Nominating Sanders is a formality after he dropped out of the contest in April. Former Vice President Joe Biden won the required number of delegates in June, cementing his status as the presumptive nominee, but he allowed Sanders to keep his delegates at the convention as an olive branch to the senator's supporters.

Ocasio-Cortez, who endorsed Sanders last year, has said she would support Biden as the presumptive nominee. She helped craft policy as part of the Biden-Sanders Unity Task Forces platform, made up of supporters from both campaigns.

She welcomed viewers in Spanish and English, and praised the progressive movement that lifted Sanders as one that fought against corporations and turned away from violence and xenophobia.

"En el espiritu del pueblo, and out of love for all people, I hereby second the nomination of Sen. Bernard Sanders of Vermont for president of the United States of America," she said in her nomination speech of about a minute and a half.

Ocasio-Cortez is seen as a wunderkind of the party's next generation of progressives. When reports suggested she would get less speaking time at the convention than Republican former Ohio Gov. John Kasich, who spoke on Monday, young convention delegates began circulating a petition calling on the Democratic National Committee to allow her the same amount of time as Kasich, who spoke for four minutes.
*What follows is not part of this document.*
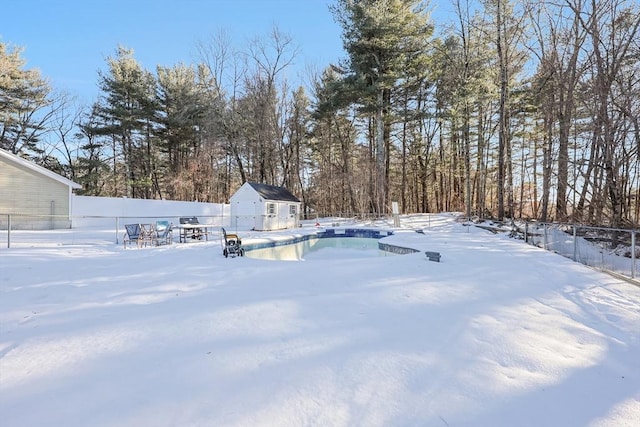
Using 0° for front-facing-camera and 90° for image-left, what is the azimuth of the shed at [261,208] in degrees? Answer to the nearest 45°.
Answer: approximately 315°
Requests for comment from the DNC and the convention were not returned.

On Tuesday, former presidential candidate Andrew Yang said she should be given more time to speak. "There aren't many people who can cut through and convey a real message," he said on Twitter.

Kasich, in a pre-convention interview, referred to the congresswoman as part of the Democratic Party's "extreme" wing and not representative of the country's moderate leanings.

"People on the extreme, whether they're on the left or on the right, they get outsized publicity that tends to define their party," he told Buzzfeed News. "You know, I listen to people all the time make these statements, and because AOC gets outsized publicity doesn't mean she represents the Democratic Party. She's just a part, just some member of it."

In response, Ocasio-Cortez wrote Monday on Twitter that although she hopes Kasich gets through to Republican voters he's encouraging to support Biden and running mate California Sen. Kamala Harris, he is hardly one to speak about the Democratic Party.

"Something tells me a Republican who fights against women's rights doesn't get to say who is or isn't representative of the Dem party," she said.

In a follow-up tweet, she called Kasich an "anti-choice extremist" who will and has "signed away our reproductive rights the moment he has the opportunity to do so."